EXERCISE PROMPT
Please quote everything from "Who paid the" down to "the River Fowey." in the walking account below, word for word.

TEXT SHOWN
Who paid the ferryman

Today we left St Austell and headed towards Menheniot.

St Austell is named after the 6th century Cornish saint, St Austoll, a disciple of St Mewan. In a Vatican manuscript there is a 10th-century list of Cornish parish saints. This includes Austoll, which means that the church and village existed at that time, shortly after 900.

The first hour or so out of St Austell was through urban areas, so a little bit hilly and pavements, but on leaving the town we hit our first big hill of the day – pretty steep and over 1km of constant walking upwards! We eventually made it to Fowey (via more hills and steepish descents) to try and find some lunch before taking the chainlink ferry across to Bodinnick. Without a long walk (we didnt need the extra steps today) the only option was a small catering van. Excellent sandwiches though and then a nice short crossing of the River Fowey.

Obviously a long hill back up from the ferry and then a long walk through farmlands and quiet country lanes. We passed the Cornish Gouda Company (made famous by Rick Stein’s cornwall series) and had a brief stop in Penylt for an ice cream before heading back into the woods and fields.

DATASET CONTENT
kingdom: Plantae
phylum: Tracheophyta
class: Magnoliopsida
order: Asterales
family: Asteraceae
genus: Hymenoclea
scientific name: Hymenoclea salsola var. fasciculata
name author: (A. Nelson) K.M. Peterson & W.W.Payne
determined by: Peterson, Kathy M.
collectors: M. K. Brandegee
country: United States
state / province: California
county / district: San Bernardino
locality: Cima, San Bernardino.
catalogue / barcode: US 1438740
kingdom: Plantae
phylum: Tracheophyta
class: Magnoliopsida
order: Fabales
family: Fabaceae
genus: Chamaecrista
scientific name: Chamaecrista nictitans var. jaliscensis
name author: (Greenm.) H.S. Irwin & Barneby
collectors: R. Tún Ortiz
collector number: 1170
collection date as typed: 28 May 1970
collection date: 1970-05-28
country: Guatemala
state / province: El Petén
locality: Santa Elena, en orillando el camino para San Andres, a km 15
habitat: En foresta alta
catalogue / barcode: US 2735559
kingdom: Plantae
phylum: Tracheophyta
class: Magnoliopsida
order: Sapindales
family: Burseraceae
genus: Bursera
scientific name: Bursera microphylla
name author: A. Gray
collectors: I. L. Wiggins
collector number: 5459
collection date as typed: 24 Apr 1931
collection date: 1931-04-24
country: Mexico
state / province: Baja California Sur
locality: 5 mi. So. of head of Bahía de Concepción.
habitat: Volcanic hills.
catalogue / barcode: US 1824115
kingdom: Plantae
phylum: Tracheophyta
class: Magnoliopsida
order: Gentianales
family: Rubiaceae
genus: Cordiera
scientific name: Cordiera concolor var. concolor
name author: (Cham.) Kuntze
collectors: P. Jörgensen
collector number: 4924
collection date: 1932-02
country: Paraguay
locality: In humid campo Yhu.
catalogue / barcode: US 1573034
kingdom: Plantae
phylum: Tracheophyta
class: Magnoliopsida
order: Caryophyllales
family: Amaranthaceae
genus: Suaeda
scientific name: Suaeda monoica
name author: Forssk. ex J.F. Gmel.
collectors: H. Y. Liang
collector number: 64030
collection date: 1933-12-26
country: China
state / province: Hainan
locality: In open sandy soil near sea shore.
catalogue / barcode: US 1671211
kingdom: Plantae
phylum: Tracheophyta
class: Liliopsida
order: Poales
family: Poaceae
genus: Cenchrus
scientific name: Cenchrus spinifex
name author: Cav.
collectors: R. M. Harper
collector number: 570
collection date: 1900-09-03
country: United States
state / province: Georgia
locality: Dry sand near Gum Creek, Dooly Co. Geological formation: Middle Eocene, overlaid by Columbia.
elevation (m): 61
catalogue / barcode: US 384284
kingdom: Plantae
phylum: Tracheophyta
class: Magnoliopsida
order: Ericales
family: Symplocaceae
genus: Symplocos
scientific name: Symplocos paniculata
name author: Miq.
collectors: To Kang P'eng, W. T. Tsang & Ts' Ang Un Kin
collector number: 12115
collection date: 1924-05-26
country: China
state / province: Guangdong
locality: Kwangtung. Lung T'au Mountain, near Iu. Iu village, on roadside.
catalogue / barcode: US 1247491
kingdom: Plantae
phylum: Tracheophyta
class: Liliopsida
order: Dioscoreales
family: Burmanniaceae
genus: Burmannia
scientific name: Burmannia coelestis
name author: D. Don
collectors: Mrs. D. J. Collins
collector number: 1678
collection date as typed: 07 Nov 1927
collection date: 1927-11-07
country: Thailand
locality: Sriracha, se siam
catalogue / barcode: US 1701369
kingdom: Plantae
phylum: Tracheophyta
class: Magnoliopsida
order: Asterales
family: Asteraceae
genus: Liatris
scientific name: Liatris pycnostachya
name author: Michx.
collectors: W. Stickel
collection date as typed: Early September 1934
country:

COMPLETE ANSWER
Who paid the ferryman

Today we left St Austell and headed towards Menheniot.

St Austell is named after the 6th century Cornish saint, St Austoll, a disciple of St Mewan. In a Vatican manuscript there is a 10th-century list of Cornish parish saints. This includes Austoll, which means that the church and village existed at that time, shortly after 900.

The first hour or so out of St Austell was through urban areas, so a little bit hilly and pavements, but on leaving the town we hit our first big hill of the day – pretty steep and over 1km of constant walking upwards! We eventually made it to Fowey (via more hills and steepish descents) to try and find some lunch before taking the chainlink ferry across to Bodinnick. Without a long walk (we didnt need the extra steps today) the only option was a small catering van. Excellent sandwiches though and then a nice short crossing of the River Fowey.